Foundations for statistical inference - Confidence intervals

Sampling from Ames, Iowa

The Data

download.file("http://www.openintro.org/stat/data/ames.RData", destfile = "ames.RData")
load("ames.RData")
population <- ames$Gr.Liv.Area
samp <- sample(population, 60)

summary(samp)
##    Min. 1st Qu.  Median    Mean 3rd Qu.    Max. 
##     792    1115    1482    1472    1803    2599
hist(samp)

Exercise 1

Describe the distribution of your sample. What would you say is the “typical” size within your sample? Also state precisely what you interpreted “typical” to mean.

My sample is unimodal and rightward skewed. A majority of the data, or the typical size, is between 1000 and 1500. I interpret typical to mean which size house is most common (the mode).

Exercise 2

Would you expect another student’s distribution to be identical to yours?

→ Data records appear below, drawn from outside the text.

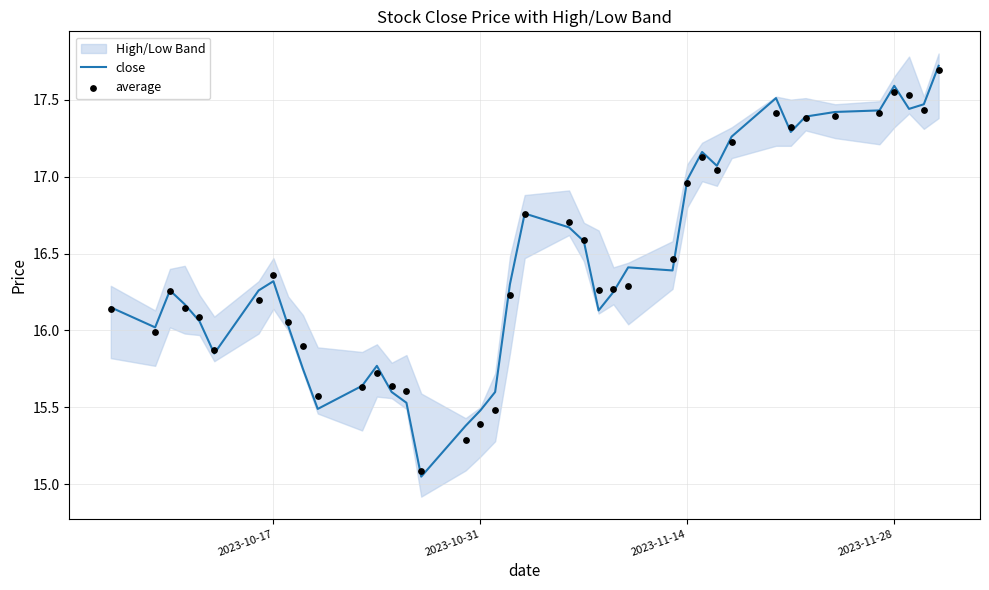

At how many categories does at least one series exceed 15?

40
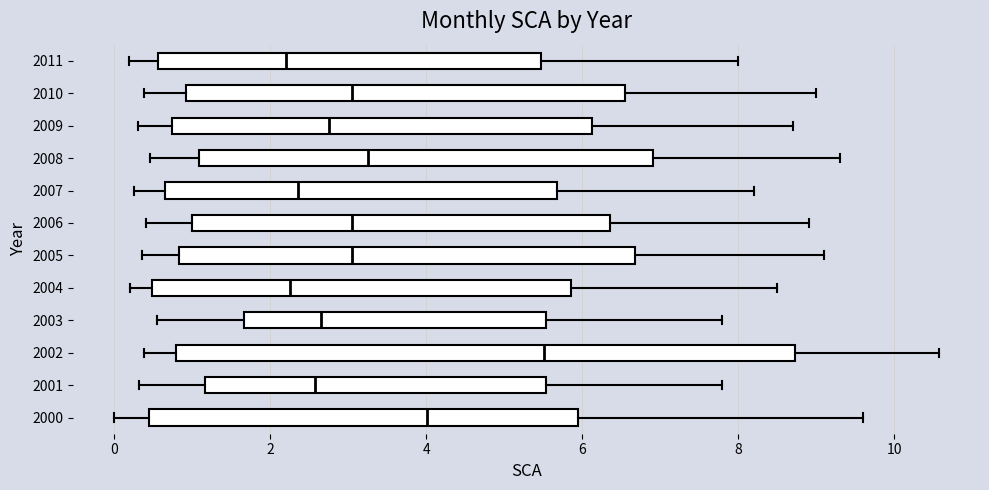

Reading bottom to top, transcribe this box plot: for each box, give where its median line is, the range the box spans, and where its two whiskers end, as read against the x-axis. The values are not printed on the chart, so give them approximately, as read against the axis.

2000: median 4.0, box 0.4 to 6.0, whiskers 0.0 to 9.6
2001: median 2.6, box 1.2 to 5.6, whiskers 0.4 to 7.8
2002: median 5.6, box 0.8 to 8.8, whiskers 0.4 to 10.6
2003: median 2.6, box 1.6 to 5.6, whiskers 0.6 to 7.8
2004: median 2.2, box 0.4 to 5.8, whiskers 0.2 to 8.6
2005: median 3.0, box 0.8 to 6.6, whiskers 0.4 to 9.2
2006: median 3.0, box 1.0 to 6.4, whiskers 0.4 to 9.0
2007: median 2.4, box 0.6 to 5.6, whiskers 0.2 to 8.2
2008: median 3.2, box 1.0 to 7.0, whiskers 0.4 to 9.4
2009: median 2.8, box 0.8 to 6.2, whiskers 0.4 to 8.8
2010: median 3.0, box 1.0 to 6.6, whiskers 0.4 to 9.0
2011: median 2.2, box 0.6 to 5.4, whiskers 0.2 to 8.0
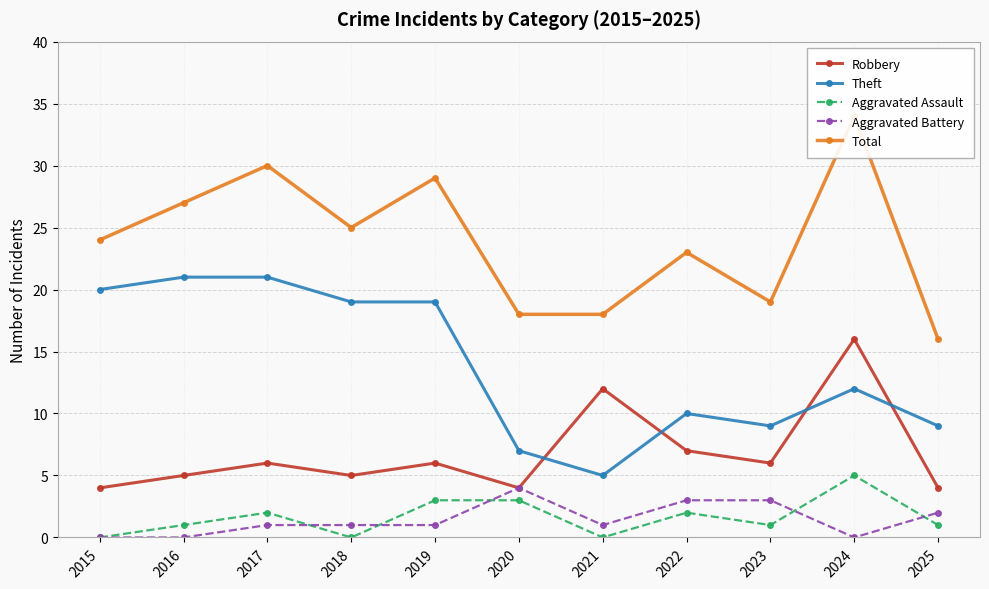

At which label does Total first exceed 24?

2016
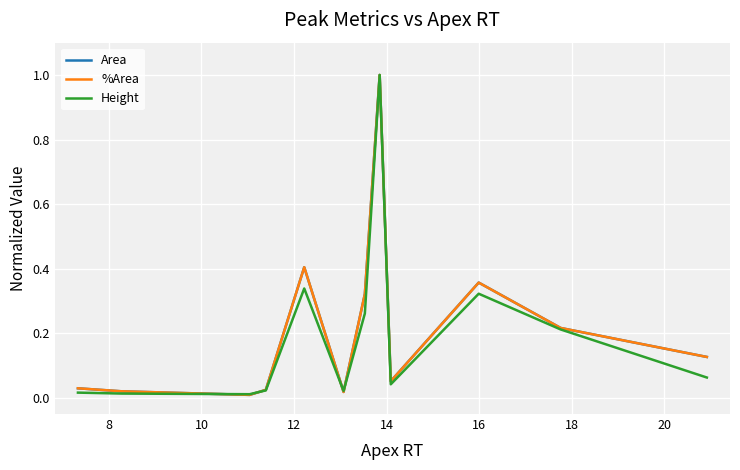

What is the maximum value shown in the chart?

1.0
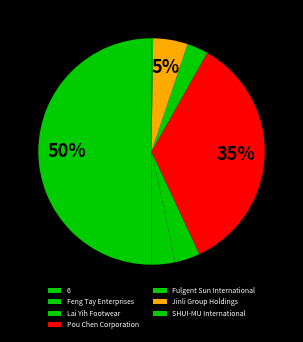

Count the number of slices in the pie.

7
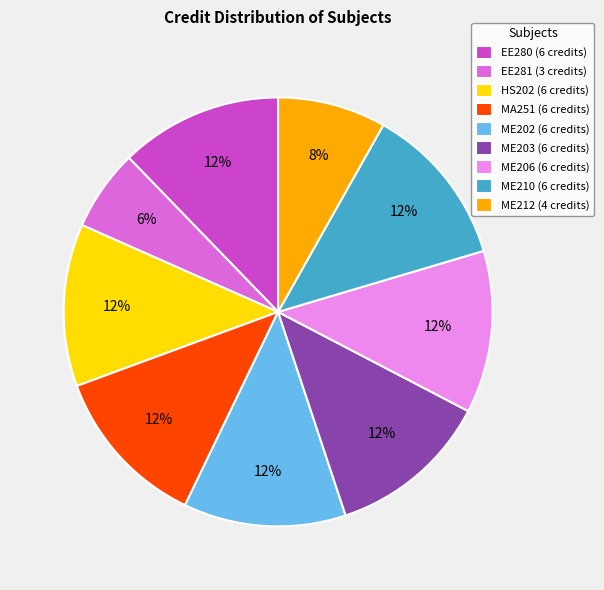

True or false: MA251 accounts for 12% of the total.

True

Would you expect it to be similar? Why or why not?

I would not expect another student’s distribution to be identical to mine. This is beacuse we are using a small sample size of only 60 out of a large population. While there is a chance another student’s distribution may be similar in terms of being rightward skewed, it is very unlikely it would look indentical.

Confidence Intervals

sample_mean <- mean(samp)

se <- sd(samp) / sqrt(60)
lower <- sample_mean - 1.96 * se
upper <- sample_mean + 1.96 * se
c(lower, upper)
## [1] 1366.089 1578.611

Exercise 3

For the confidence interval to be valid, the sample mean must be normally distributed and have standard error s/sqrt(n) What conditions must be met for this to be true?

The data must be randomly sampled, all observations must be independent, and the data should be normally distributed.

Confidence Levels

Exercise 4

What does “95% confidence” mean? If you’re not sure, see Section 4.2.2.

A 95% confidence is a sense of precision of the mean. It suggests that we are 95% confident that the true population mean is between our two calculated values.

In this case we have the luxury of knowing the true population mean since we have data on the entire population. This value can be calculated using the following command:
mean(population)
## [1] 1499.69

Exercise 5

Does your confidence interval capture the true average size of houses in Ames?

Yes, my confidence levels are (1344.969, 1614.765). This includes the true population mean of 1299.69

Exercise 6

Each student in your class should have gotten a slightly different confidence interval. What proportion of those intervals would you expect to capture the true population mean? Why?

I would expect 95% of the class to have confidence intervals that included the true population mean. This is because each of us have calculated a 95% confidence interval on our own random identically sized samples.

samp_mean <- rep(NA, 50)
samp_sd <- rep(NA, 50)
n <- 60
for(i in 1:50){
  samp <- sample(population, n) # obtain a sample of size n = 60 from the population
  samp_mean[i] <- mean(samp)    # save sample mean in ith element of samp_mean
  samp_sd[i] <- sd(samp)        # save sample sd in ith element of samp_sd
}
lower_vector <- samp_mean - 1.96 * samp_sd / sqrt(n) 
upper_vector <- samp_mean + 1.96 * samp_sd / sqrt(n)
c(lower_vector[1], upper_vector[1])
## [1] 1277.675 1529.125

On Your Own

plot_ci(lower_vector, upper_vector, mean(population))

1) Using the following function (which was downloaded with the data set), plot all intervals. What proportion of your confidence intervals include the true population mean? Is this proportion exactly equal to the confidence level? If not, explain why.

47/50 of my confidence intervals include the true population mean. This is lower than the confidence level. A 95% confidence means that at least 95% of the sample intervals will include the true mean, in my situation the number was lower at 94%.

2) Pick a confidence level of your choosing, provided it is not 95%. What is the appropriate critical value?

For a 99% confidence level the critical value for this confidence interval is +/- 2.58 * Standard Error

3) Calculate 50 confidence intervals at the confidence level you chose in the previous question. You do not need to obtain new samples, simply calculate new intervals based on the sample means and standard deviations you have already collected. Using the plot_ci function, plot all intervals and calculate the proportion of intervals that include the true population mean. How does this percentage compare to the confidence level selected for the intervals?

lower_vector <- samp_mean - 2.58 * samp_sd / sqrt(n) 
upper_vector <- samp_mean + 2.58 * samp_sd / sqrt(n)
plot_ci(lower_vector, upper_vector, mean(population))

For me, this has a higher value as there is 100% inclusion of the population mean in each confidence interval.